Le vol de téléphones cellulaires est devenu un véritable fléau. Mais l'industrie du sans-fil ne s'en préoccupe pas assez, ce qui force le Conseil de la radiodiffusion et des télécommunications canadiennes (CRTC) à hausser le ton.

Le CRTC est «insatisfait des réponses» fournies par l'Association canadienne des télécommunications sans fil (ACTS), a écrit le secrétaire général du CRTC, John Traversy, dans une lettre envoyée vendredi dernier au président de l'ACTS, Bernard Lord.

Le CRTC est très préoccupé par la perte ou le vol de téléphones sans fil, particulièrement à cause des enjeux liés à la protection de la vie privée. Avec les nouveaux téléphones intelligents, les appareils contiennent une mine d'informations personnelles.

À la mi-juillet, le CRTC a envoyé une première lettre à l'Association du sans-fil. Le Conseil lui réclamait des statistiques sur le vol de cellulaires au cours des trois dernières années. Il questionnait aussi les fournisseurs sur leurs initiatives visant à protéger les consommateurs, «surtout que l'industrie commence à mettre sur le marché des appareils mobiles qui tiendront lieu de portefeuilles numériques», mentionnait la lettre.

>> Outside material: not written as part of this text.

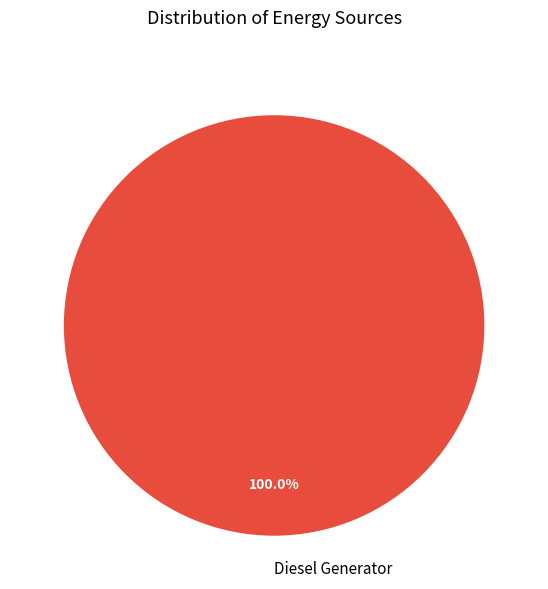

Does any single category account for the majority?

Yes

En mai dernier, Rogers Communications et la Banque CIBC ont effectivement annoncé une première initiative de paiement à l'aide du téléphone cellulaire qui devient pratiquement comme une carte de crédit.

Crime violent

Or, le vol de téléphone mobile est en pleine expansion.

«Selon le Service de police de la Ville de Montréal (SPVM), les vols de cellulaires ont bondi de 71% au centre-ville de Montréal entre 2010 et 2011», souligne Maria Mourani, porte-parole du Bloc québécois en matière de sécurité publique.

La députée d'Ahuntsic a déposé un mémoire, en avril dernier, demandant l'intervention du CRTC. Elle y rapportait que des citoyens ont été poignardés à Montréal par des voleurs qui voulaient leur dérober leur téléphone. Les voleurs revendent ensuite le téléphone qui peut facilement être réactivé.

Avec le portefeuille numérique, «ça devient encore plus dangereux. On ne volera plus seulement le cellulaire pour le revendre sur le marché. En plus de ça, on volera votre carte de crédit», déplore Mme Mourani.

Pour éradiquer ces crimes violents, elle veut que les fournisseurs de téléphonie sans fil tiennent un registre des téléphones volés et bloquent ensuite l'activation de ces téléphones.

Plusieurs pays comme l'Australie et le Royaume-Uni disposent déjà d'un tel registre. Les Américains s'apprêtent à emboîter le pas, devant l'ampleur du problème: près d'un vol sur trois perpétré aux États-Unis est un vol d'appareil mobile, précise le CRTC.

Comme les voleurs traversent les frontières, le CRTC a laissé entendre que les fournisseurs canadiens pourraient participer à des initiatives internationales, comme la base de données des numéros d'identité internationaux d'équipement mobile (IIEM).

Mais l'industrie a répondu au CRTC que l'adhésion de ses membres au registre de l'IIEM n'était pas une «option viable». Cette fin de non-recevoir a étonné le CRTC étant donné qu'au moins un grand fournisseur canadien participe déjà à ce registre.

Mesures réglementaires

Le Conseil a accordé un nouveau délai de 60 jours à l'ACTS qui a jusqu'à la fin du mois de novembre pour fournir des réponses adéquates. Sinon, le Conseil évaluera quelles «mesures réglementaires seront nécessaires».

Le CRTC a déjà été forcé d'intervenir pour remettre au pas l'industrie du sans-fil, notamment pour améliorer le service 911 et pour imposer la portabilité des numéros de téléphone d'un fournisseur à l'autre, afin d'accroître la concurrence.

«C'est intéressant de voir que le CRTC met de la pression sur l'industrie en lui disant: nous n'acceptons pas votre inaction», se réjouit Mme Mourani. «Mais je crierai victoire quand on aura une base de données», dit-elle.

Hier, l'ACTS a refusé la demande d'entrevue de La Presse.

Mais l'Association a fait savoir qu'elle «prend très au sérieux le vol et la perte de téléphones mobiles», tout en précisant qu'il n'y a pas de solution simple pour régler le problème.

«C'est un enjeu qui nécessitera beaucoup d'efforts coordonnés de la part des fabricants et de fournisseurs services de téléphonie sans fil», a indiqué le porte-parole de l'ACTS, Marc Choma, dans un courriel. Il ajoute que l'Association a mis en place un comité qui a été très actif au cours des derniers mois. Son rapport a été présenté au conseil d'administration de l'ACTS il y a deux semaines.